Zining Zhu Helps Developers and Users Navigate 'Adversarial Helpfulness' in Artificial Intelligence
Stevens computer science researcher and his team are exploring the unreliability of AI models
Artificial intelligence platforms such as ChatGPT and Notion show great promise in facilitating research and problem-solving. However, even when their answers seem accurate, they can be disarmingly unreliable.
Zining Zhu, assistant professor in the Department of Computer Science at Stevens Institute of Technology, has taken on the challenge of understanding the reasons for this fallibility and offering advice to avoid being misled. The project team also includes Stevens Ph.D. student Shashidhar Reddy Javaji ’27, who earned his master’s degree in computer science last year from the University of Massachusetts; Rohan Ajwani, a recent University of Toronto graduate with a master’s degree in computer engineering; and Frank Rudzicz, an associate computer science professor at the Vector Institute.
Their groundbreaking paper on the accuracy and limitations of large language models (LLMs), LLM-Generated Black-Box Explanations Can Be Adversarially Helpful, is being published and included as a poster for a machine learning workshop at the 2024 Conference on Neural Information Processing Systems in Vancouver.
Artificial intelligence isn't always as smart as it seems
Large language models can be powerful tools for problem-solving and knowledge generation. The trouble is, their correct and incorrect explanations can be equally convincing, leading people—and other LLMs—to trust these mistakes. Zhu and his team describe this phenomenon as "adversarial helpfulness."
"One day, I made a typo when entering a problem into an LLM, and to my surprise, it still explained the problem smoothly," Zhu recalled. "That’s when I realized that the 'helpfulness' of these tools could work against us. Further testing proved this effect was prevalent. It’s alarming—whether you’re a professional making high-stakes decisions, a researcher attempting to solve a scientific challenge, or a child seeking to learn about the world."
Javaji then documented the disturbingly high frequency of LLMs creating misleading but believable explanations by reframing questions, showing unwarranted confidence and cherry-picking evidence to support incorrect answers.
"I am thrilled to work on this innovative and impactful research," Javaji said, "leveraging our cutting-edge resources at Stevens to advance our understanding of LLM limitations and develop more reliable AI systems for a better future."
Zhu and his team continued their investigation by designing a task involving graph analysis, a known challenge for these models.
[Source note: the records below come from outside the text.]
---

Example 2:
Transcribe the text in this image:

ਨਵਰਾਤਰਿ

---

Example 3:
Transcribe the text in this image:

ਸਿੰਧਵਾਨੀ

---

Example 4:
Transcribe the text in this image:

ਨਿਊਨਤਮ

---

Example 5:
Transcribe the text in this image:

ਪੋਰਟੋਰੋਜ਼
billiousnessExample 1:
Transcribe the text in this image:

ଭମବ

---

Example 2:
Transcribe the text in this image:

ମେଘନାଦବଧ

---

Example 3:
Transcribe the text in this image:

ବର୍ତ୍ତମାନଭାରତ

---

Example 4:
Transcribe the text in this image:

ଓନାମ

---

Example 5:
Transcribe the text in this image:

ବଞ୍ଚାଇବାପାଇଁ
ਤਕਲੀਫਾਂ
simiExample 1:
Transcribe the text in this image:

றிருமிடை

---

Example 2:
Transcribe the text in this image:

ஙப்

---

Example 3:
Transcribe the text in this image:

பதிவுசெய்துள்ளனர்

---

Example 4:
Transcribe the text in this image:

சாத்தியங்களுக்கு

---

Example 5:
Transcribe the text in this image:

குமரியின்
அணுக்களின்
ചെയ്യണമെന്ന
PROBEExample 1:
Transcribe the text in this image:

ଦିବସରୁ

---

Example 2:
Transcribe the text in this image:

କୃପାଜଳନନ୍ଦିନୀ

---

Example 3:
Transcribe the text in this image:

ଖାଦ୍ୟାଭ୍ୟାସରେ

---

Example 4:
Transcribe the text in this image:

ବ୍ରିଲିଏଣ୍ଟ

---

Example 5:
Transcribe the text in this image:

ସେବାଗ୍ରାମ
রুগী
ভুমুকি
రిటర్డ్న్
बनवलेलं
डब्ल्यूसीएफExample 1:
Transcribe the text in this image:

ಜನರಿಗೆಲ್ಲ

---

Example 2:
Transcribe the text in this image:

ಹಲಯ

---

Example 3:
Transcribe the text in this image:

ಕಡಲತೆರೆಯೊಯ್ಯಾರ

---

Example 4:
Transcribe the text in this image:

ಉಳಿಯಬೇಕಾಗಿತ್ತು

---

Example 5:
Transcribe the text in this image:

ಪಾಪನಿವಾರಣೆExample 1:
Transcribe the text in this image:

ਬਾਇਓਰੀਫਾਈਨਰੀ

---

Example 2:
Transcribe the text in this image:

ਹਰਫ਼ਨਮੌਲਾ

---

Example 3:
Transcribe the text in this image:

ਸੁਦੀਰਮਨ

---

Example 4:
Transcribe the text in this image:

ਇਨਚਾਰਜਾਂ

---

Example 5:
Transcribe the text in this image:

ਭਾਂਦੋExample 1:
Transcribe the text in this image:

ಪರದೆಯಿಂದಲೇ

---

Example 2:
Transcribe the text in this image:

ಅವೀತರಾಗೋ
They tasked the AI with finding alternative paths in graphs. Despite their struggles to solve basic assignments, the models confidently produced incorrect answers, further showcasing their logical reasoning limitations.
The researchers also discovered that "black-box" explanations—the common practice of using LLMs to provide only the problem and the answer without revealing the reasoning process—further clouded the integrity of the responses.
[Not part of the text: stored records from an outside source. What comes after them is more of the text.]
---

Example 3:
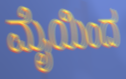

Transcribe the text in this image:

ಮೈಯಿಂದ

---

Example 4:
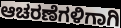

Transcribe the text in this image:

ಆಚರಣೆಗಳಿಗಾಗಿ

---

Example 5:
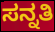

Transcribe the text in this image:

ಸನ್ನತಿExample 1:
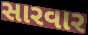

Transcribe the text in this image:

સારવાર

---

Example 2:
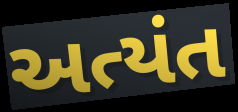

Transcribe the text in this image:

અત્યંત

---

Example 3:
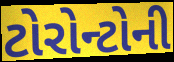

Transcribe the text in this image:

ટોરોન્ટોની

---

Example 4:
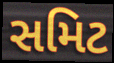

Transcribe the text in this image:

સમિટ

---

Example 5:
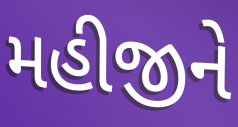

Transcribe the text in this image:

મહીજીનેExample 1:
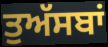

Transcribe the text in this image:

ਤੁਅੱਸਬਾਂ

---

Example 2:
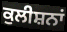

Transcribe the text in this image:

ਕੁਲੀਸ਼ਨਾਂ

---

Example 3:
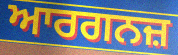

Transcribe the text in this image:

ਆਰਗਨਜ਼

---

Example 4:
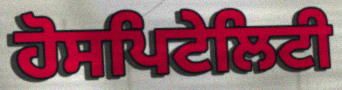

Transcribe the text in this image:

ਹੋਸਪਿਟੇਲਿਟੀ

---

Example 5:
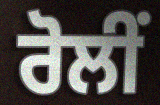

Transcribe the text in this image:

ਰੋਲੀਂ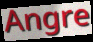
Angre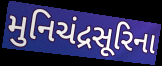
મુનિચંદ્રસૂરિના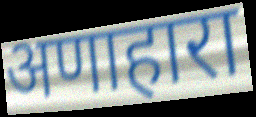
अणाहारा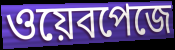
ওয়েবপেজে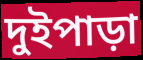
দুইপাড়াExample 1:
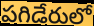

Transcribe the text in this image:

పగిడేరులో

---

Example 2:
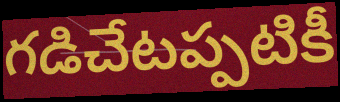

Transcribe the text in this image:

గడిచేటప్పటికీ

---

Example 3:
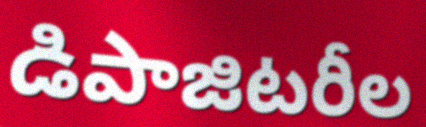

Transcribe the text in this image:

డిపాజిటరీల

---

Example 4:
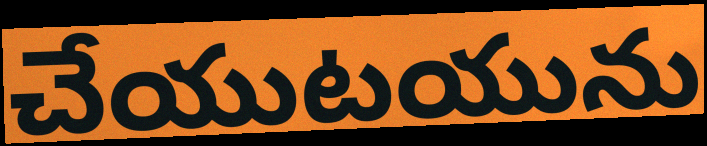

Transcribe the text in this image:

చేయుటయును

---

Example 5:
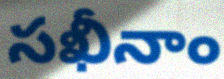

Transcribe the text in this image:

సఖీనాంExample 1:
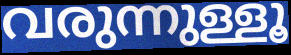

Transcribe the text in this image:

വരുന്നുള്ളൂ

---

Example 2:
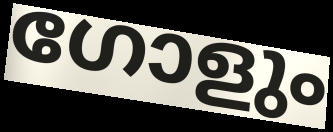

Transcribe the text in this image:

ഗോളും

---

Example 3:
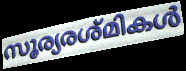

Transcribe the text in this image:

സൂര്യരശ്മികൾ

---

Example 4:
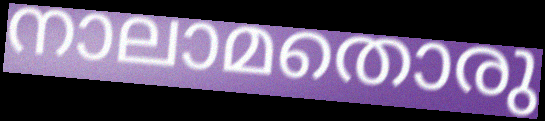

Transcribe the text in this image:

നാലാമതൊരു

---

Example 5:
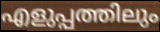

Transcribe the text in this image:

എളുപ്പത്തിലും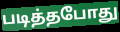
படித்தபோதுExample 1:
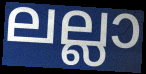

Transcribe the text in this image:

ലല്ലാ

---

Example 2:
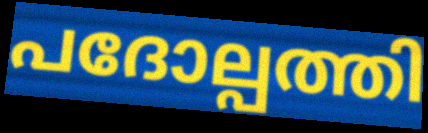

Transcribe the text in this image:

പദോല്പത്തി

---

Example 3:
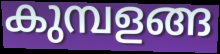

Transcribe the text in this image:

കുമ്പളങ്ങ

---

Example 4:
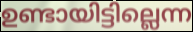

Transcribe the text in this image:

ഉണ്ടായിട്ടില്ലെന്ന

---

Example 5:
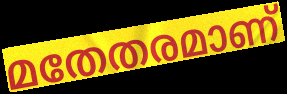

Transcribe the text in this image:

മതേതരമാണ്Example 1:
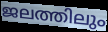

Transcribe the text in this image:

ജലത്തിലും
Building trust for a safer future
As AI tools evolve to function like enhanced search engines that can deliver comprehensive explanations, how can developers and users counteract adversarial helpfulness?
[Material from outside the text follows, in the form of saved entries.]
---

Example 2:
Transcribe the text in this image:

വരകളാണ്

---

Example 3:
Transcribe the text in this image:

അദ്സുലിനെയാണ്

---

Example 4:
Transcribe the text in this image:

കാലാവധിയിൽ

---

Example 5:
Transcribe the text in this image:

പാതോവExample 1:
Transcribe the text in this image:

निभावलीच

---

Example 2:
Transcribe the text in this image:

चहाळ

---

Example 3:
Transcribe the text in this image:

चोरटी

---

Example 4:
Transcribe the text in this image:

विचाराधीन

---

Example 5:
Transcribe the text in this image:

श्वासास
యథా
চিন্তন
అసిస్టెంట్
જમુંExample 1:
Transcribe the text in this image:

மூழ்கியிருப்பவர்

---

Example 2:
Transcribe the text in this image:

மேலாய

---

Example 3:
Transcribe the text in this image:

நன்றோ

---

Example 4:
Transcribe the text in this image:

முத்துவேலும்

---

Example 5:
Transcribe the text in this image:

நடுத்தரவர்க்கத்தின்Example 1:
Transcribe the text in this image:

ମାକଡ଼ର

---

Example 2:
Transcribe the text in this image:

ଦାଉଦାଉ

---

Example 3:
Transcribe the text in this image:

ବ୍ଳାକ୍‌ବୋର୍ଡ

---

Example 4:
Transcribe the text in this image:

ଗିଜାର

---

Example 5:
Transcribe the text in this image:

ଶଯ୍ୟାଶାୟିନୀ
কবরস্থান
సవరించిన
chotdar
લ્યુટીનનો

"Ask LLMs to explain multiple perspectives," Zhu recommended. "Seek transparency in the AI’s decision-making process. Above all, fact-check the outputs."
This isn’t just an academic exercise. As AI tools become increasingly integral to education, professional decision-making, and daily life, ensuring their accuracy and reliability is crucial.
"Our research aligns with Stevens Institute’s mission to address critical societal challenges through technological innovation," Zhu noted. "I hope this work contributes to making AI tools safer and more effective for everyone."